# Friday (here)



## JonW (Mar 23, 2005)

I'll side with Rich and wear my IWC Aquatimer GST 2000 3536-01 as its one of my all time faves... IMHO its one of the best (maybe the best) everyday watch out there, and it may be sacrilige to say but it beats the SD hands down in my book.


----------



## dapper (Jun 18, 2004)

Zeno Navigator in the morning:










Cheers


----------



## Bladerunner (Jun 4, 2006)

Tissot


----------



## James (Jul 17, 2006)

IWC are very very nice pieces 

For me this ol thing


----------



## Alexus (Apr 9, 2003)

One or t'other....maybe both.


----------



## mjolnir (Jan 3, 2006)

Friday already 

Bloody hell, i've only just got back from the pub.

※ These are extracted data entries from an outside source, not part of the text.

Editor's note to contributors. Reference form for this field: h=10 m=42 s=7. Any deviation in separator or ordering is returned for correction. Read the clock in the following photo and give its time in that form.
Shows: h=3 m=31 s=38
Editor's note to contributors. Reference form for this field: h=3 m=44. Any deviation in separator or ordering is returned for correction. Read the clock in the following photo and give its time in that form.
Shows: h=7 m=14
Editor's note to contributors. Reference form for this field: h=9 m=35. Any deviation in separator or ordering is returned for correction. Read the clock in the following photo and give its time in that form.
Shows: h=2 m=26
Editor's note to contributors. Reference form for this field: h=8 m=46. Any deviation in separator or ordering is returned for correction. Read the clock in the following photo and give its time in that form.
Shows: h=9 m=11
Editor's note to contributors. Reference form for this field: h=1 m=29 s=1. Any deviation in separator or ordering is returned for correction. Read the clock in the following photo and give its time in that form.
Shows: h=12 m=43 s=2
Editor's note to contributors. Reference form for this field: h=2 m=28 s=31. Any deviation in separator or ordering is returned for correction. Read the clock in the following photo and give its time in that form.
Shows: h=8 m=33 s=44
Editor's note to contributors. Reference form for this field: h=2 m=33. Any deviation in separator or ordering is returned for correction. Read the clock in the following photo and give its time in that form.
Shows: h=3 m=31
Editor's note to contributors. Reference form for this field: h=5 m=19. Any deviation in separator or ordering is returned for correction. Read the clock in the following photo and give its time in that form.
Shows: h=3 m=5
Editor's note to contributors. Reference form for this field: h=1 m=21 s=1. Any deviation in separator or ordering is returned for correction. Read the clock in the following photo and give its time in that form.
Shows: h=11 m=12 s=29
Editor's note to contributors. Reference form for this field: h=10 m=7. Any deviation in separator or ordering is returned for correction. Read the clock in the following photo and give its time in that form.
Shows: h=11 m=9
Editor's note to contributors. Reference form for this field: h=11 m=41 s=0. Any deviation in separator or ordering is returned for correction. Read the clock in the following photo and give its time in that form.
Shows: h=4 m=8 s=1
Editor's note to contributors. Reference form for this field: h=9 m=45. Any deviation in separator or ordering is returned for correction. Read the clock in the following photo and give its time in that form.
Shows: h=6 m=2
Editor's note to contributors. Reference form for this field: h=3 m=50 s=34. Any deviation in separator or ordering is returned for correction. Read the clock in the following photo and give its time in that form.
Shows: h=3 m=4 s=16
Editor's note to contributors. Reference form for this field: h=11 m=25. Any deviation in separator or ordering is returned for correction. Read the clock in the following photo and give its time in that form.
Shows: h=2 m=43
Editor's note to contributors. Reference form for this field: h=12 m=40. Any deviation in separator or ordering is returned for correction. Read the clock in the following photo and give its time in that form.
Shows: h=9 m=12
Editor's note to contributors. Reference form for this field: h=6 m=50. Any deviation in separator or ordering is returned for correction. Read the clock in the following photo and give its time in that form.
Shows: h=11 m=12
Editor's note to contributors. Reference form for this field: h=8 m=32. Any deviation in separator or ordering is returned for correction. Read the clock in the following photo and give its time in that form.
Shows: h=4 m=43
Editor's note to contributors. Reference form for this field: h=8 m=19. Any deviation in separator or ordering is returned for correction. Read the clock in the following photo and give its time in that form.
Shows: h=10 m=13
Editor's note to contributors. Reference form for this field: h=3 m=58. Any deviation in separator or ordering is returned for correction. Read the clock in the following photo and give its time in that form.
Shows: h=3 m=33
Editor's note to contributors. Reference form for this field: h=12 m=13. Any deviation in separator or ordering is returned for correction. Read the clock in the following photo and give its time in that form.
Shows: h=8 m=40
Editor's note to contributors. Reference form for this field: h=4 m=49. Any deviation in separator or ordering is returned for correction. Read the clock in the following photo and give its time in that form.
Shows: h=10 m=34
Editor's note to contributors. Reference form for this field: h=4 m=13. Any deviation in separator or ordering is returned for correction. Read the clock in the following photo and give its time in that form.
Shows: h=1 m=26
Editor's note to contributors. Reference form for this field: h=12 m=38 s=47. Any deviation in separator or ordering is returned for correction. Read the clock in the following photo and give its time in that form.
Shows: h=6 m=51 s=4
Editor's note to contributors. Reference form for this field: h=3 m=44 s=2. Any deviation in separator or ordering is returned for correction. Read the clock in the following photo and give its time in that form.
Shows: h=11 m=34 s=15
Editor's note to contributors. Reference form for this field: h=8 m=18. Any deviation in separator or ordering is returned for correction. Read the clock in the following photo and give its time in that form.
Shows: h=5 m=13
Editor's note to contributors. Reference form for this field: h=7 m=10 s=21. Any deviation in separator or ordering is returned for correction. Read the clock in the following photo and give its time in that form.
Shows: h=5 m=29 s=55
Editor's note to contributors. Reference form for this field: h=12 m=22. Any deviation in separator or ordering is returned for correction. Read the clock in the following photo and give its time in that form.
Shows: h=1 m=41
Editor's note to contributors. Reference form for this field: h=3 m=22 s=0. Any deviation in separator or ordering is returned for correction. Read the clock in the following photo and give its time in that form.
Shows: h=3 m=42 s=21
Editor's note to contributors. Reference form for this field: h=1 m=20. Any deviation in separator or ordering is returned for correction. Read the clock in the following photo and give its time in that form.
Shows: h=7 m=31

Wearing my PRS50 LE but i'll probably change for something else tomorrow.... maybe.










Soon be saturday and time for a lie in :sleep1:


----------



## Steve264 (May 29, 2006)

Trying out my latest incoming...










:bb:


----------



## William_Wilson (May 21, 2007)

Tada.










Later,

William


----------



## SharkBike (Apr 15, 2005)

JonW is my hero. :thumbup:

My other watches have sat idle since it arrived...it's been a week. 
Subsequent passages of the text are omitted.